The beatific vision of this earth now swims once more into their consciousness. "All pain, sorrow and crying will be wiped out, and even the enemy death will be destroyed. The earth will be made one vast paradise." But nowhere does the Bible teach that the earth will ever become one vast paradise! Christ Himself ascended into heaven from this earth in His risen and glorified body, having told His disciples: "I go to prepare a place for you, that where I am you also may be." Jn. 14:2,3. As to the other conditions of heaven, He would say to the self-styled Witnesses of Jehovah what He said to the Sadducees: "You err, not knowing the Scriptures, nor the power of God. For in the resurrection they shall neither marry nor be married, but shall be as the angels of God in heaven." Matt. 22:29,30. If we are to be as the angels of God in heaven, we will not need any absurdly-conceived material habitation on this earth. [The interested reader, rather than accept the 'absurd' ideas of the Jehovah Witnesses, ought to consult the Catechism of the Catholic Church, paragraphs 1038 to 1060 for a grand insight into the mystery of the enduring 'last things'.]

Conclusion

"Thus Jehovah will be vindicated, as his purpose regarding the earth is fully realized," concludes this official statement of doctrine, issued by the Watch Tower Bible and Tract Society. "This, in brief, is what Jehovah's Witnesses understand the Bible to teach and what they believe."

For a last time it must be said that God nowhere acknowledges "Jehovah" as His name. And He has no purpose regarding the earth which in any way resembles what the Witnesses have imagined on His behalf. This whole sorry scheme is unworthy of the human intelligence, opposed to the teachings of Holy Scripture and really an insult to God Himself. The doctrines are due to an almost complete misunderstanding of the Bible, not to an understanding of it: and belief in them is but credulity.

So much then, for the explanation the Jehovah Witnesses themselves have given us of their new religion. They began by saying complainingly that others do not give an accurate account of their teachings; but, as we said when commenting on that, there is no reason why anyone should resort to misrepresentation in order to disprove the truth of what they say.
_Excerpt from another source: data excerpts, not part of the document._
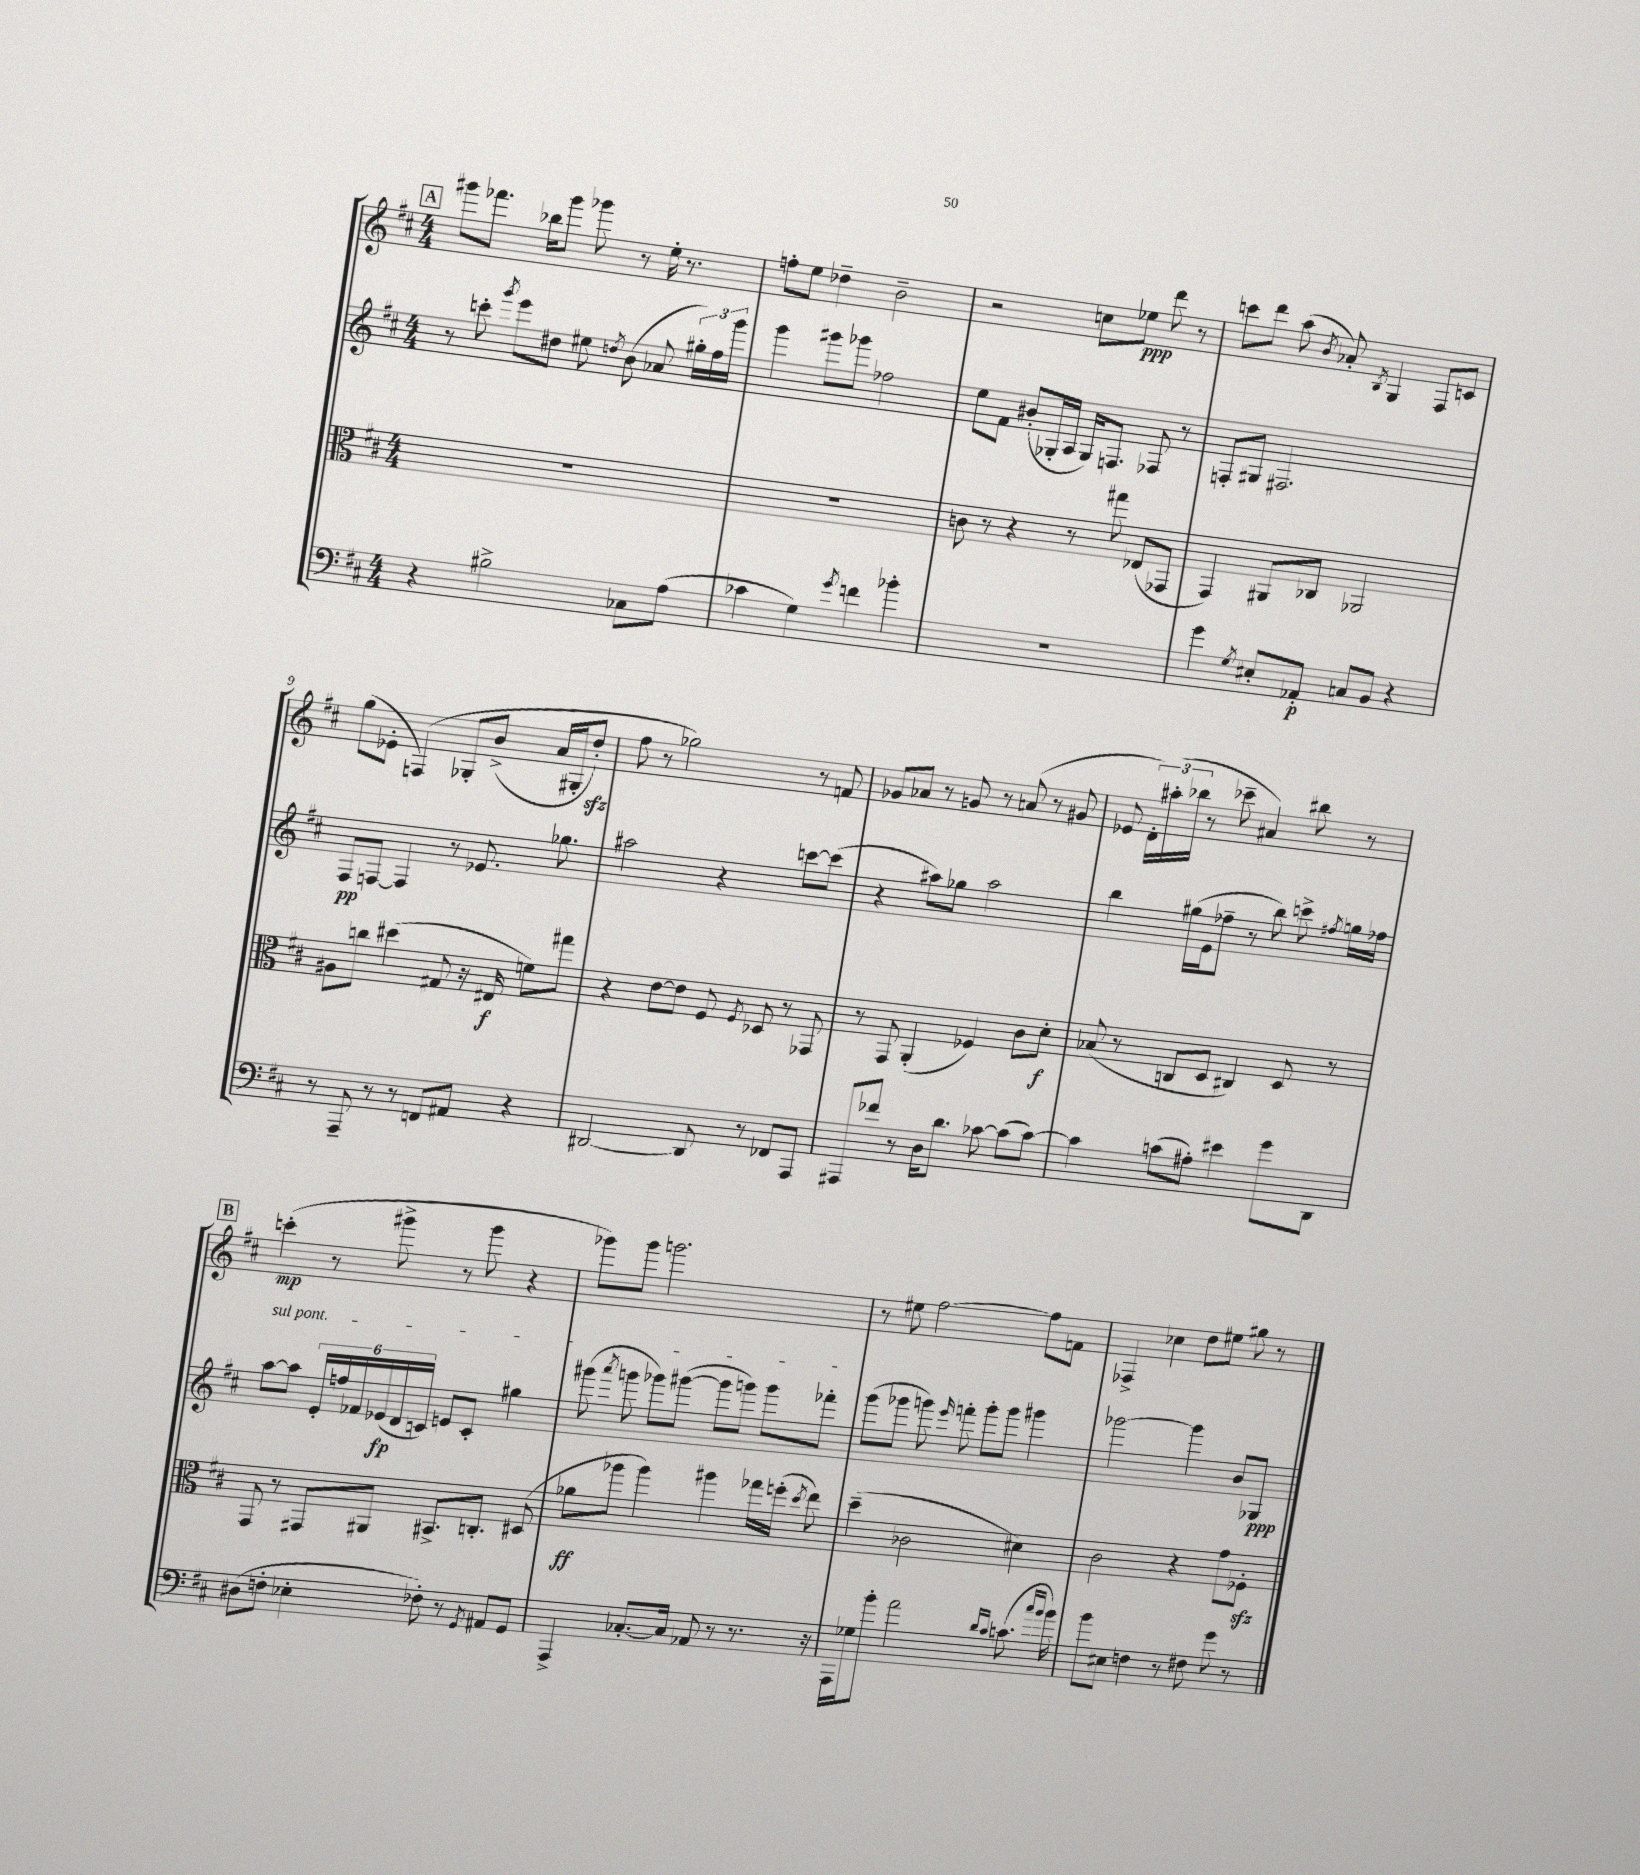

**kern	**kern	**kern	**kern
*staff4	*staff3	*staff2	*staff1
*clefF4	*clefC3	*clefG2	*clefG2
*k[f#c#]	*k[f#c#]	*k[f#c#]	*k[f#c#]
*M4/4	*M4/4	*M4/4	*M4/4
4r	1r	8r	8ggg#
.	.	8ccc'	8.fff-
.	.	8qggg	.
2B#^	.	8eee	.
.	.	.	16bb-
.	.	8dd#	8ggg#
.	.	8ee#	8ggg-
.	.	8qdd	.
.	.	(8b	8r
8C-	.	8a-	16ee'
.	.	.	8.r
(8A	.	24gg#')	.
.	.	24ff#	.
.	.	24ggg	.
=	=	=	=
4c-	1r	4ggg	8ff'
.	.	.	8ee
4G)	.	8ggg#	4dd-~
.	.	8ggg-	.
8qg	.	.	.
4f	.	2ff-	2b~
4b-'	.	.	.
=	=	=	=
1r	8c	8ee	2r
.	8r	8f#	.
.	4r	(8b#'	.
.	.	16G-'	.
.	.	16A	.
.	8r	16G-)	8cc
.	.	8.F	.
.	8gg#	.	8ee-
.	(8E-	8F-	8ddd
.	8GG-	8r	8r
=	=	=	=
4g	4GG)	8F'	8ccc
.	.	8G#	8ddd
8qG	.	.	.
8E#'	8AA#	2.F#	(8aa
.	.	.	8qb
8AA-'	8C-	.	8a-')
.	.	.	8qB
8C	2AA-	.	4G
8BB	.	.	.
4r	.	.	8F#
.	.	.	8c
=	=	=	=
8r	8A#	8F#	(8gg
8AAA~	8cc	[8F	8e-'
8r	(4dd#	4F]	&(4F)
8r	.	.	.
8FF	8G#	8r	8G-'
8AA#	16r	8.e-	(8b^
.	16E#	.	.
4r	8f)	.	16a
.	.	8.gg-	16G#'
.	8gg#	.	8dd')
=	=	=	=
[2DD#	4r	2aa#	8ff#
.	.	.	8r
.	[8e	.	2gg-&)
.	8e]	.	.
8DD#]	8F#	4r	.
.	8qF#	.	.
8r	8D-	.	.
8FF-	8r	[8ccc	8r
8AAA	8GG-	(8ccc]	8f
=	=	=	=
8AAA#	8r	4r	8g-
8f-	8GG	.	8a-
8r	(4AA'	8aa#)	8r
16D	.	8gg-	8g
8.d	.	.	.
.	4F-)	2aa#	8r
[8c-	.	.	(8a
(8c-]	8c#	.	8r
[8c-)	8d'	.	8g#
=	=	=	=
4c-]	(8B-	4bb	8e-
.	8r	.	24d')
.	.	.	(24aa#'
.	.	.	24bb-
(8c	8C	(16gg#	8r
.	.	16e	.
8A#')	8D	8ff-~	8ccc-~
4e#	4C#)	8r	4a#)
.	.	8bb)	.
8g	8D	8ccc^	8bb#
.	.	8qff#	.
8DD	8r	16gg	8r
.	.	16ff-	.
=	=	=	=
(8D#	8GG	[8aa	(4ccc'
8F'	8r	8aa]	.
4E-'	8GG#	24e'	8r
.	.	24ff	.
.	.	24f-	.
.	8AA#	(24e-	8ggg#^
.	.	24d	.
.	.	24c)	.
8F-')	8.BB#^	8e	8r
8r	.	8c'	8ggg#
.	8.C'	.	.
8qGG	.	.	.
8AA#	.	4gg#	4r
8GG	(8D#	.	.
=	=	=	=
4AAA^	8a-	(8ggg#	8ggg-)
.	.	8qaaa	.
.	8aa-	8ggg	8ggg-
[8.C-'	4aa-)	8ggg-)	2.ggg
.	.	([8ggg#	.
16C-]	.	.	.
8AA-	4aa#	8ggg#]	.
8r	.	8ggg)	.
8.r	16gg-	8ggg	.
.	(16ff'	.	.
.	8qdd	.	.
.	8ee)	8fff-'	.
16r	.	.	.
=	=	=	=
16AAA	(4dd~	(8ggg	8r
16G-	.	.	.
8b'	.	8ggg-	8ee#
2a	2c-	8ggg)	[2ff#
.	.	16qqeee	.
.	.	8fff'	.
.	.	8ggg'	.
.	.	8ggg	.
16qqd	.	.	.
16qqc#	.	.	.
(8.c	4d#)	4ggg#	8ff#]
.	.	.	8f
16qqcc#	.	.	.
16qqb	.	.	.
16b)	.	.	.
=	=	=	=
8b	2c#	[2ggg-	4F-^
8E#	.	.	.
4F	.	.	4cc-
8r	4r	4ggg-]	8dd
8F#	.	.	8ee#
8g	8g	8b	8gg#
8r	8F-'	8G-	8r
==	==	==	==
*-	*-	*-	*-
Nothing could better reveal the falsity of their doctrines than their own exposition of them.

Much more, of course, could have been said on this whole subject than has been possible in this little book, which has been deliberately restricted to an examination only of so much as their own official summary contains. Above all, the almost total absence of any truly moral and scriptural values from their system would call for even greater attention than the aspects there put before us. One searches in vain for a genuinely religious spirit in it all. Instead of the vital Christian virtues of faith, hope and charity, it offers superstition, presumption, little personal love of Our Lord, and only bitter denunciations of fellow-human beings. It inspires none of the corporal works of mercy. Humility, gentleness and patience are quite foreign to its outlook. If, as they triumphantly proclaim, the Witnesses of Jehovah suffer at the hands of others (however unjustifiable the conduct of those others may be) they do not suffer gladly, but resentfully; and they quite overlook the fact that, as a sign of true followers of Christ, only those sufferings count which are inflicted for His sake, not those which professing disciples bring upon themselves for their own ill-mannered behaviour.

But there is no room to go fully into these very important matters. We must content ourselves with the analysis of their own official statement which, after all, is already more than enough to reveal the falsity of their teachings. Only unfamiliarity with history, ignorance of sound principles of scriptural interpretation, and almost a complete lack of acquaintance with the elementary laws of logic - all these deficiencies being blended with unlimited credulity - could find their creed even remotely credible.